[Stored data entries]
○ ○ ○ ○

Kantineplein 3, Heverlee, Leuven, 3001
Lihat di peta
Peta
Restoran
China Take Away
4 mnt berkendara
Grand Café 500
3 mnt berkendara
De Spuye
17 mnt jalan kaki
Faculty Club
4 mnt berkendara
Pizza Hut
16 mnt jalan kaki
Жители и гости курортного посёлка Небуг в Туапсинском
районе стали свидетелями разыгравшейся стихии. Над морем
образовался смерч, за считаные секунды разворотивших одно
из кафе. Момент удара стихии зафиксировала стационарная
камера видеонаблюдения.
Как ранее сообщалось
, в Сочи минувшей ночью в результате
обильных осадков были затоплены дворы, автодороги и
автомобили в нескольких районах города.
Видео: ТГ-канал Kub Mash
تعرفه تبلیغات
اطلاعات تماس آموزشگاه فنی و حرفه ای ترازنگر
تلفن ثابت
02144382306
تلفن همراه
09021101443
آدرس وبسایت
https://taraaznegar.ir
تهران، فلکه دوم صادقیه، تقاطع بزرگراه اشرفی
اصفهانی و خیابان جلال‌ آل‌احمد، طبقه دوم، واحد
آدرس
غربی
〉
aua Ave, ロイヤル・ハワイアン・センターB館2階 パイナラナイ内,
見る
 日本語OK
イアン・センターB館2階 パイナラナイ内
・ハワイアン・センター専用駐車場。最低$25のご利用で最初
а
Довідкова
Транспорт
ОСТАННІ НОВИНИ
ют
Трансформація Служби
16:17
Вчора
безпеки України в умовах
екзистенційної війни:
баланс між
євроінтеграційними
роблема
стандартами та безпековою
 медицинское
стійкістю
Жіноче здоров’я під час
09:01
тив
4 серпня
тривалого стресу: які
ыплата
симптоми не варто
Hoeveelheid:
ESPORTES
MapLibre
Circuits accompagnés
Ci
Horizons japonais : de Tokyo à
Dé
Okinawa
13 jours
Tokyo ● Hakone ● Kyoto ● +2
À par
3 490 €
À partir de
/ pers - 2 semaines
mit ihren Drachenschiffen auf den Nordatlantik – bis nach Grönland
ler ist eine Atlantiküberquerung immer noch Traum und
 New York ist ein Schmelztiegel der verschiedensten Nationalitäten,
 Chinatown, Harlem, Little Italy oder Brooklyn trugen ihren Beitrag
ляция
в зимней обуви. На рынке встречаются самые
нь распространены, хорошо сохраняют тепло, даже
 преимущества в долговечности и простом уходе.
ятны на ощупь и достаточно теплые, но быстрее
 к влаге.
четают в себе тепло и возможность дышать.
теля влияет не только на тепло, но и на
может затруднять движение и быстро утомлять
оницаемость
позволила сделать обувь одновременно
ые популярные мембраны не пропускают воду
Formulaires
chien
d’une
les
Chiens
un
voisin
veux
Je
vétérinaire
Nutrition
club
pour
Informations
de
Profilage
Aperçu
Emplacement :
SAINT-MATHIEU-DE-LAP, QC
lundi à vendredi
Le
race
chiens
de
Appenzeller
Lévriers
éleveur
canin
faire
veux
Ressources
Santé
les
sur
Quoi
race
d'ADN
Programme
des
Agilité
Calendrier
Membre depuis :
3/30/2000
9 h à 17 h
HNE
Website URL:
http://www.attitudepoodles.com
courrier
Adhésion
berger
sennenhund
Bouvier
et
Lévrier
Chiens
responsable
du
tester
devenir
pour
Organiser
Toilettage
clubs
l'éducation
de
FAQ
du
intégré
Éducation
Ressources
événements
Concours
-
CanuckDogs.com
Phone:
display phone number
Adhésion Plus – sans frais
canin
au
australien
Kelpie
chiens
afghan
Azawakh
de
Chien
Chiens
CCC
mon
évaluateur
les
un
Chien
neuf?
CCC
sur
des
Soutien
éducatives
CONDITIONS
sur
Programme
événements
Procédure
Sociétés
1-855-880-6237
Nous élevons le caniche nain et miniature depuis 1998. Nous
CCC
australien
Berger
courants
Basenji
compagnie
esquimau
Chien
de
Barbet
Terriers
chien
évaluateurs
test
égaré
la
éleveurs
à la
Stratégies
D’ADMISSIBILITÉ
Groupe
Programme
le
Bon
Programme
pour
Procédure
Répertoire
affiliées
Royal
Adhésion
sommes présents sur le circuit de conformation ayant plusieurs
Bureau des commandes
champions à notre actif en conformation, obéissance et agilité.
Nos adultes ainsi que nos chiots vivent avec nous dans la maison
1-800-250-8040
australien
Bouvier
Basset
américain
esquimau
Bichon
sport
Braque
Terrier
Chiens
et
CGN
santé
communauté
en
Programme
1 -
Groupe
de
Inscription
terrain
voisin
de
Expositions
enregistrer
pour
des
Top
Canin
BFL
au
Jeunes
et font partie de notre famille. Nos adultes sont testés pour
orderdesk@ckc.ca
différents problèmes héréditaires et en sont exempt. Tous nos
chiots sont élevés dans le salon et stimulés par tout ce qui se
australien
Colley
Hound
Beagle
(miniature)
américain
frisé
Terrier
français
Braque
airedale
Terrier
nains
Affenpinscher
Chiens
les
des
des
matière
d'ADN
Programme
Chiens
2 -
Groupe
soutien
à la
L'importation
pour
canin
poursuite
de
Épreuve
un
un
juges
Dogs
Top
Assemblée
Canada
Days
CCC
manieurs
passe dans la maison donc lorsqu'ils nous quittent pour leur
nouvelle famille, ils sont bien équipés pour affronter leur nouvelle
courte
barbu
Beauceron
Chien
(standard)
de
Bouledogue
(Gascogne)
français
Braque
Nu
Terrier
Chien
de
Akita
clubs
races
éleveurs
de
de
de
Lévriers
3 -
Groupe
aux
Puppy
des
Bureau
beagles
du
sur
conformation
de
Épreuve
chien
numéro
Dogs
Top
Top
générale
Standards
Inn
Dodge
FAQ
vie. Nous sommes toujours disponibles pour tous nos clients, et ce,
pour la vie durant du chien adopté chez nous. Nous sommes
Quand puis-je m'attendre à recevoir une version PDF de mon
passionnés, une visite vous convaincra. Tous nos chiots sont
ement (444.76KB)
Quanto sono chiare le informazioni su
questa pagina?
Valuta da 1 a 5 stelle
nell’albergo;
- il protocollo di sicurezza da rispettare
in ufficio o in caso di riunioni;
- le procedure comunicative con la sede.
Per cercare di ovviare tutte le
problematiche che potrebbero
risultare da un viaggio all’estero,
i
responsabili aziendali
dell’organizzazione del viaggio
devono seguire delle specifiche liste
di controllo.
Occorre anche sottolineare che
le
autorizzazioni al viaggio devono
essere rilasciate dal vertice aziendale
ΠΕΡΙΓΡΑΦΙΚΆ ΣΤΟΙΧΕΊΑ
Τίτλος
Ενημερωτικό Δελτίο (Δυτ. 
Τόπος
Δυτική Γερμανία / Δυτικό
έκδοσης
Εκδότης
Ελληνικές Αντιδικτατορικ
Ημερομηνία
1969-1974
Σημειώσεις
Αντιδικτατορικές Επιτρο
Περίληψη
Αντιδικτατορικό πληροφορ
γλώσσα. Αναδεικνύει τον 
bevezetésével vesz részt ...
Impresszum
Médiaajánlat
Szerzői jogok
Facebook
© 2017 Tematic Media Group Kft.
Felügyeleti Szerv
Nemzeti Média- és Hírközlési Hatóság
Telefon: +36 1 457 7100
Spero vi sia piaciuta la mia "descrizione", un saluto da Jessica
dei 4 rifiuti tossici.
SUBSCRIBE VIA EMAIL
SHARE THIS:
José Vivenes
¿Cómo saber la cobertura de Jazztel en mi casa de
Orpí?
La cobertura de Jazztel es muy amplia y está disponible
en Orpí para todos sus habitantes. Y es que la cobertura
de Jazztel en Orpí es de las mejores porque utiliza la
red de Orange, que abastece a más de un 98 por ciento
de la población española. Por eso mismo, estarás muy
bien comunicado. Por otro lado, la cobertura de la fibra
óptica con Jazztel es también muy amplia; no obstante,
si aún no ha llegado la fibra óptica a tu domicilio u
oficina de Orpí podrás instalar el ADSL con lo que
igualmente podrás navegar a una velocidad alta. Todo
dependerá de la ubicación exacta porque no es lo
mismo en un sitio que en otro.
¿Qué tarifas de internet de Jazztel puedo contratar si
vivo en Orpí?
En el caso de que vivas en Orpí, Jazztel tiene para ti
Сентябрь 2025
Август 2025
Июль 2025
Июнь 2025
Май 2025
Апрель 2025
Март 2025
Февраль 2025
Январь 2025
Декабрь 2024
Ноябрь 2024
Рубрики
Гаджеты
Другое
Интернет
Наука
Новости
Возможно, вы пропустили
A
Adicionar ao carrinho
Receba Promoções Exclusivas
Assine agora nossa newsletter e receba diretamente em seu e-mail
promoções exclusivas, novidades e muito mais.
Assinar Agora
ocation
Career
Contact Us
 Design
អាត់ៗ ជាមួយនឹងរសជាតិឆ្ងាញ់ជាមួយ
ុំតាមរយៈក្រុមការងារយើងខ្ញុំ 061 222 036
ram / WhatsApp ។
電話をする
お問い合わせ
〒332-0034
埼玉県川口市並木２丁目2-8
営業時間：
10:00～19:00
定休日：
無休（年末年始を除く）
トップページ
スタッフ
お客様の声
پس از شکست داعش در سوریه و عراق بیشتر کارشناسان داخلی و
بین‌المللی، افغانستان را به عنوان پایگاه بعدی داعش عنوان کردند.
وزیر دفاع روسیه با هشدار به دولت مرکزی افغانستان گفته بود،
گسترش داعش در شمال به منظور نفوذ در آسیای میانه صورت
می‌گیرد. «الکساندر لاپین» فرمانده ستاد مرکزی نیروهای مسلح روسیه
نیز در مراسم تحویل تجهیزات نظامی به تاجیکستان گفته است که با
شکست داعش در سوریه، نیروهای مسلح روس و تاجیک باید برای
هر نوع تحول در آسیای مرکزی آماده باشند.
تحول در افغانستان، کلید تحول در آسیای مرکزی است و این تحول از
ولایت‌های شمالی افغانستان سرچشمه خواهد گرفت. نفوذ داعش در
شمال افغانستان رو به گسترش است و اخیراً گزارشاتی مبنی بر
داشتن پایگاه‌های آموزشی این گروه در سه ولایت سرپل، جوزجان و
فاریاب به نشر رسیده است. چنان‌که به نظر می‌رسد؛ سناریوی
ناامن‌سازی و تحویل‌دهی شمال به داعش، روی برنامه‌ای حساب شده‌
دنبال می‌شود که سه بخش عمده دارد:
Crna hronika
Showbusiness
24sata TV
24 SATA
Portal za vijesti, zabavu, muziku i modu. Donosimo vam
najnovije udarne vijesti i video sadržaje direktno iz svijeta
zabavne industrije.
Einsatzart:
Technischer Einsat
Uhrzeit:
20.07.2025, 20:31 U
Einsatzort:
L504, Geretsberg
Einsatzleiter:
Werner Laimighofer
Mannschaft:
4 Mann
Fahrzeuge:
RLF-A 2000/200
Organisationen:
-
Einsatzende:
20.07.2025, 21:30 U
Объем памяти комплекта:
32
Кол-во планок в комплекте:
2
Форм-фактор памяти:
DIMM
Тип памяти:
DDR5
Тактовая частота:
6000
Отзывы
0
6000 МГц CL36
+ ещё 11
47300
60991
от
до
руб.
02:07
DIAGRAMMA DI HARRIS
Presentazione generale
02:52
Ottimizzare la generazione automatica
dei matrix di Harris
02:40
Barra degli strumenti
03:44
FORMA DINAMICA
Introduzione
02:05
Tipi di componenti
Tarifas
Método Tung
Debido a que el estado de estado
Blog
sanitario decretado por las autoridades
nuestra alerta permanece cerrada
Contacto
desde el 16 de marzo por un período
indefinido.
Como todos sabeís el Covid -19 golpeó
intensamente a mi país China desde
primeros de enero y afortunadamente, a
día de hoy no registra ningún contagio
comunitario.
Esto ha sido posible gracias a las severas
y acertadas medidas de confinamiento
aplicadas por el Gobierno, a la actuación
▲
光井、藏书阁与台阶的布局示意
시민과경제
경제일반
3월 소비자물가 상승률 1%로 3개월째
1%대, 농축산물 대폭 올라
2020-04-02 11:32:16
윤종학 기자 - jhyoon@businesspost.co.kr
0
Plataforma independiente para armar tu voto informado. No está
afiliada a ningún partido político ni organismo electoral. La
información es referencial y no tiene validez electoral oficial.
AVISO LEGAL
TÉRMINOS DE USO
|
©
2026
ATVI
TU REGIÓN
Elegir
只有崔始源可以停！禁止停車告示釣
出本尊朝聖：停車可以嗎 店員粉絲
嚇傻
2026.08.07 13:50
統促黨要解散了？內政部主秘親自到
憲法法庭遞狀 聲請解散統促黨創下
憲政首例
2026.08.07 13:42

○ ○ ○ ○

What this task involves: Every line from the one containing "Ottimizzare la generazione automatica" through the end of the entries above must be echoed exactly, with both ends kept.

Exercise solution:
Ottimizzare la generazione automatica
dei matrix di Harris
02:40
Barra degli strumenti
03:44
FORMA DINAMICA
Introduzione
02:05
Tipi di componenti
Tarifas
Método Tung
Debido a que el estado de estado
Blog
sanitario decretado por las autoridades
nuestra alerta permanece cerrada
Contacto
desde el 16 de marzo por un período
indefinido.
Como todos sabeís el Covid -19 golpeó
intensamente a mi país China desde
primeros de enero y afortunadamente, a
día de hoy no registra ningún contagio
comunitario.
Esto ha sido posible gracias a las severas
y acertadas medidas de confinamiento
aplicadas por el Gobierno, a la actuación
▲
光井、藏书阁与台阶的布局示意
시민과경제
경제일반
3월 소비자물가 상승률 1%로 3개월째
1%대, 농축산물 대폭 올라
2020-04-02 11:32:16
윤종학 기자 - jhyoon@businesspost.co.kr
0
Plataforma independiente para armar tu voto informado. No está
afiliada a ningún partido político ni organismo electoral. La
información es referencial y no tiene validez electoral oficial.
AVISO LEGAL
TÉRMINOS DE USO
|
©
2026
ATVI
TU REGIÓN
Elegir
只有崔始源可以停！禁止停車告示釣
出本尊朝聖：停車可以嗎 店員粉絲
嚇傻
2026.08.07 13:50
統促黨要解散了？內政部主秘親自到
憲法法庭遞狀 聲請解散統促黨創下
憲政首例
2026.08.07 13:42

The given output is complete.